This Saturday on the famous “Ganslern” slalom hill at Kitzbuhel, 35-year old David Ryding of Great Britain broke multiple barriers.
Perhaps the most important to him, was becoming the UK’s first World Cup winner in 55 years of the FIS Alpine Ski World Cup.
Ironically, his win came within the week of our sport celebrating 100 years since the first ever slalom race, run in Mürren, Switzerland. Alpine ski racing was founded by the Brits, with founding icon Sir Arnold Lunn of the Kandahar Ski Club codifying the rules for the sport in 1921 and the first race run in January/ 1922.
Planet Ski provides a thorough summary of David’s story – a truly remarkable pathway to the top of the podium and an inspiration to any young athlete and their family who believe they can succeed. Dave overcame multiple barriers through an unconventional route that should be an example for all – and a lesson to those who administer sport. (link to story below)
Why Dave’s Hahnenkamm win so remarkable?
– he started on a plastic slope at age 8
– on snow at a ‘relatively’ late age
– 1st top 30, age 26
– 1st World Cup podium, age 30
– 1st World Cup win, age 35
The lessons to be learned: all too often todays athlete pathway is ‘shaped’ by those who forecast “medal potential” and marshal precious financial resources based on these metrics.
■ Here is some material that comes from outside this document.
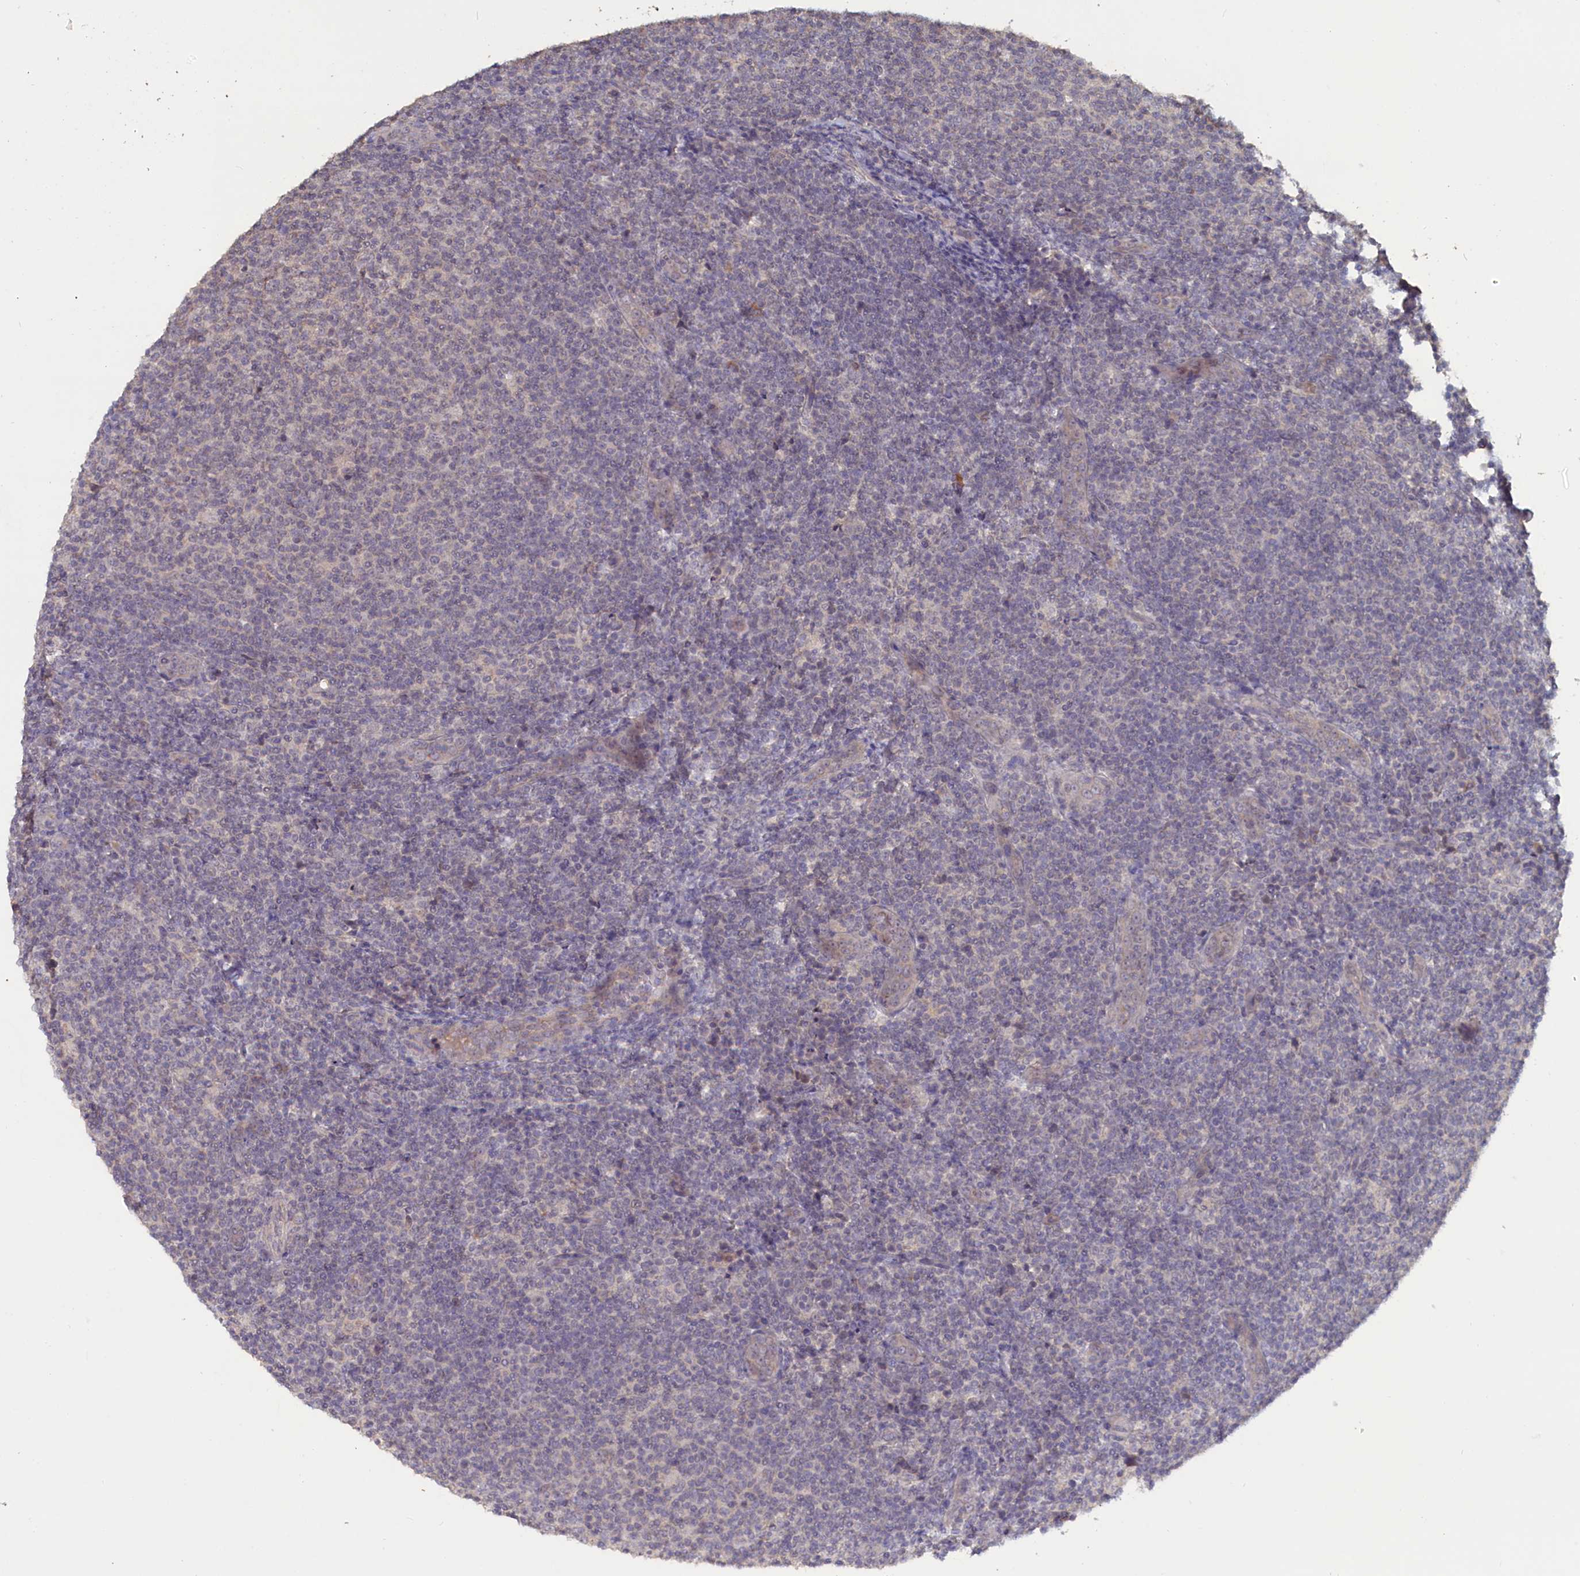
{"staining": {"intensity": "negative", "quantity": "none", "location": "none"}, "tissue": "lymphoma", "cell_type": "Tumor cells", "image_type": "cancer", "snomed": [{"axis": "morphology", "description": "Malignant lymphoma, non-Hodgkin's type, Low grade"}, {"axis": "topography", "description": "Lymph node"}], "caption": "High magnification brightfield microscopy of low-grade malignant lymphoma, non-Hodgkin's type stained with DAB (brown) and counterstained with hematoxylin (blue): tumor cells show no significant expression. (DAB IHC visualized using brightfield microscopy, high magnification).", "gene": "CELF5", "patient": {"sex": "male", "age": 66}}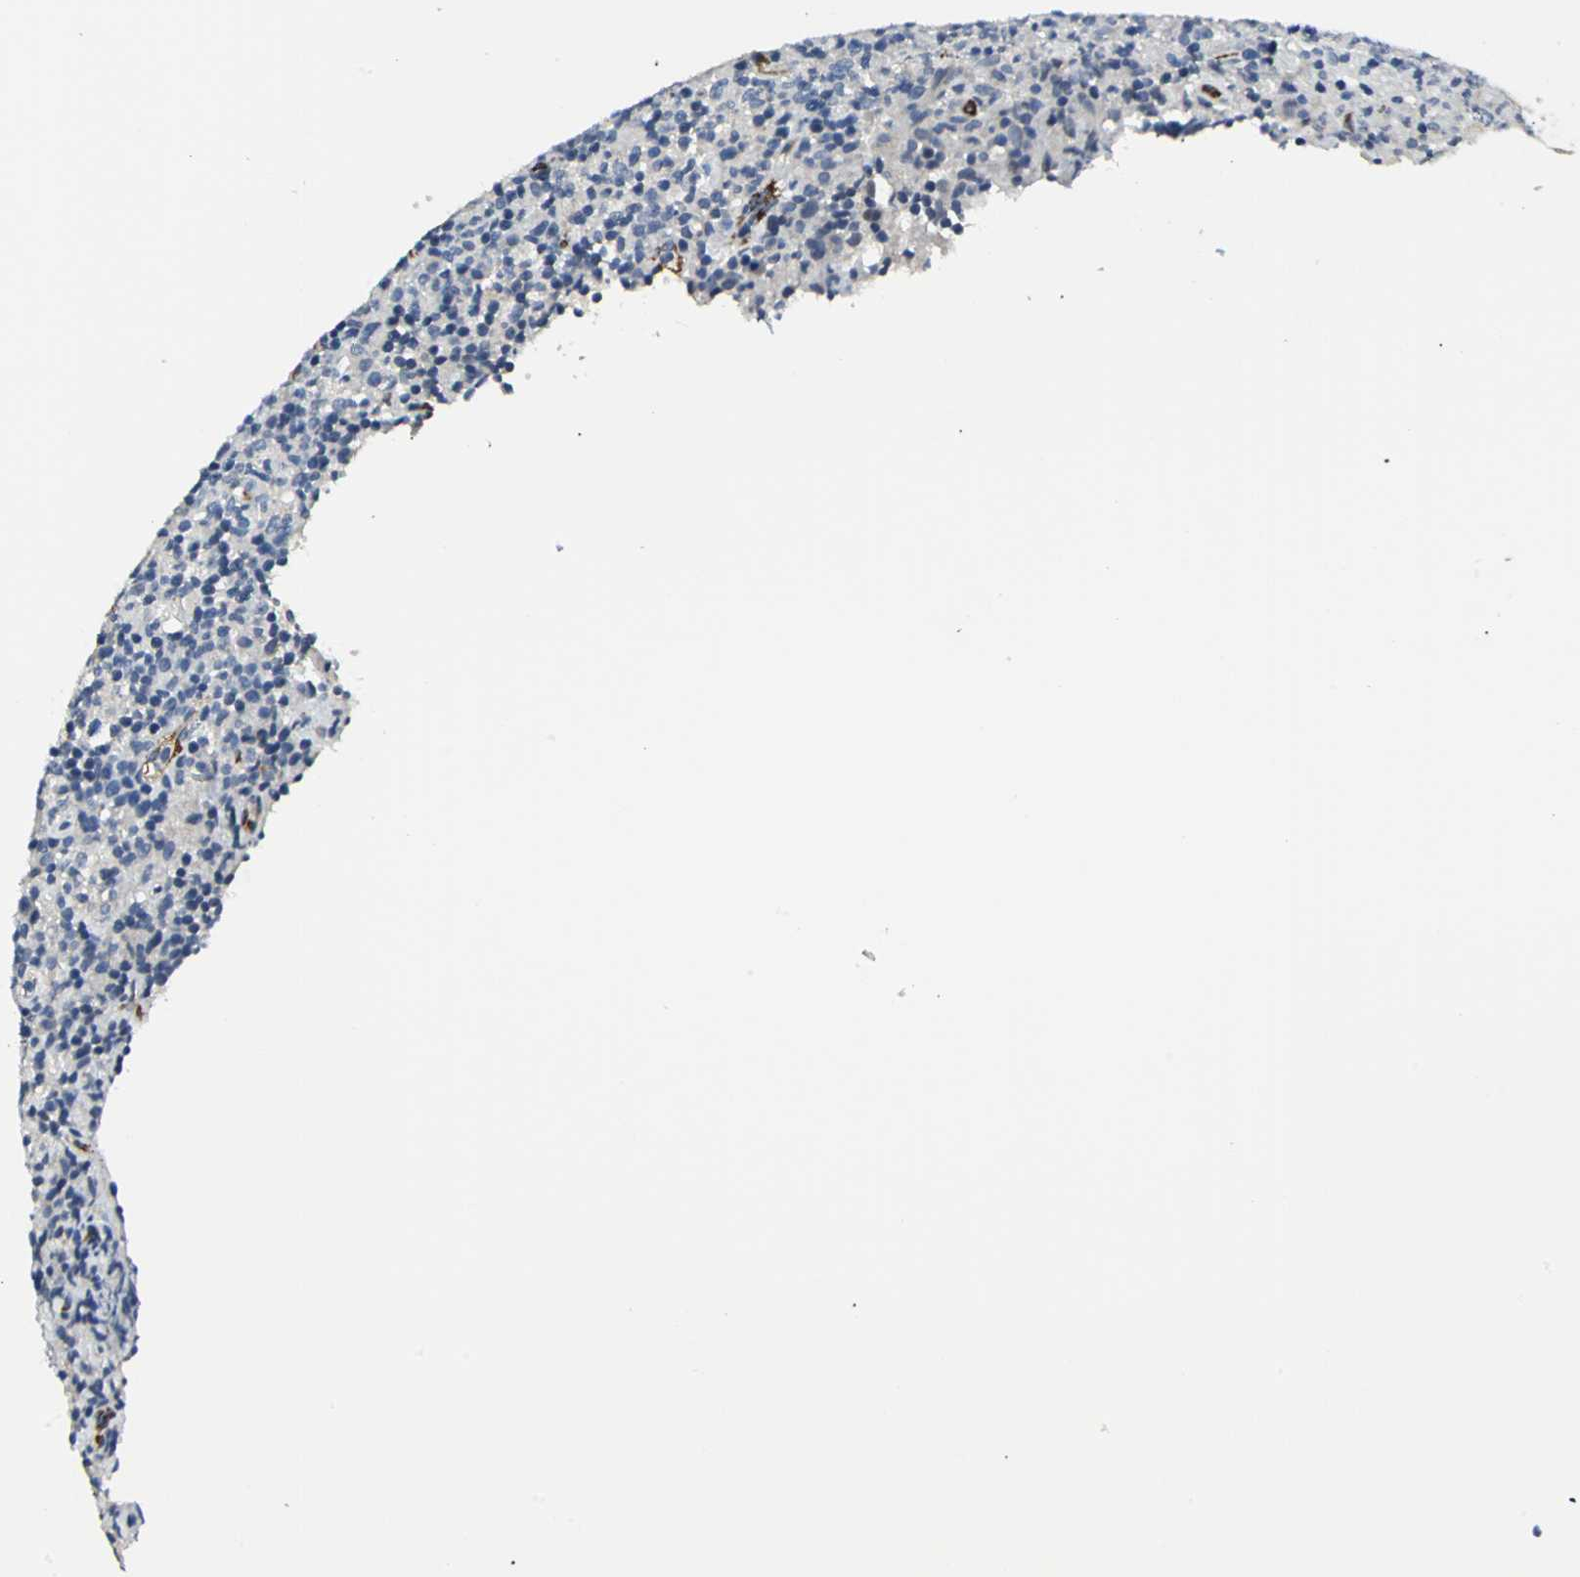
{"staining": {"intensity": "negative", "quantity": "none", "location": "none"}, "tissue": "lymphoma", "cell_type": "Tumor cells", "image_type": "cancer", "snomed": [{"axis": "morphology", "description": "Hodgkin's disease, NOS"}, {"axis": "topography", "description": "Lymph node"}], "caption": "Tumor cells are negative for brown protein staining in Hodgkin's disease.", "gene": "B3GNT2", "patient": {"sex": "male", "age": 65}}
But the real measure of athletic success is shaped by:
1) the personal commitment to excellence by the athlete
2) long-term development planning
3) strong athletic programs, including great technical leadership
Sport is a dynamic, ever-changing environment. In skiing, tennis, football, golf, athletics, swimming and so many more, age is no longer a ‘limitation’ to success. We can find mature athletes breaking age barriers – and while many were successful from an early age, many were not.
Ryding was not alone this past weekend in setting new benchmarks. 41-year old Johan Clarey of France placed 2nd in the Hahnenkamm downhill.
The greatest tragedy of sport, is to end a career based on ‘the probability of future medal potential’. Ryding and others prove there are better metrics, including progression, careful evaluation of ranking and experience, how to build strong team cohorts that spawn sustained athletic success and team culture. Age is not a metric that should be used to measure the potential of an athlete that continues to evolve, mature and lead.
A truism of sport: if an athlete is not in the start gate, they will not win.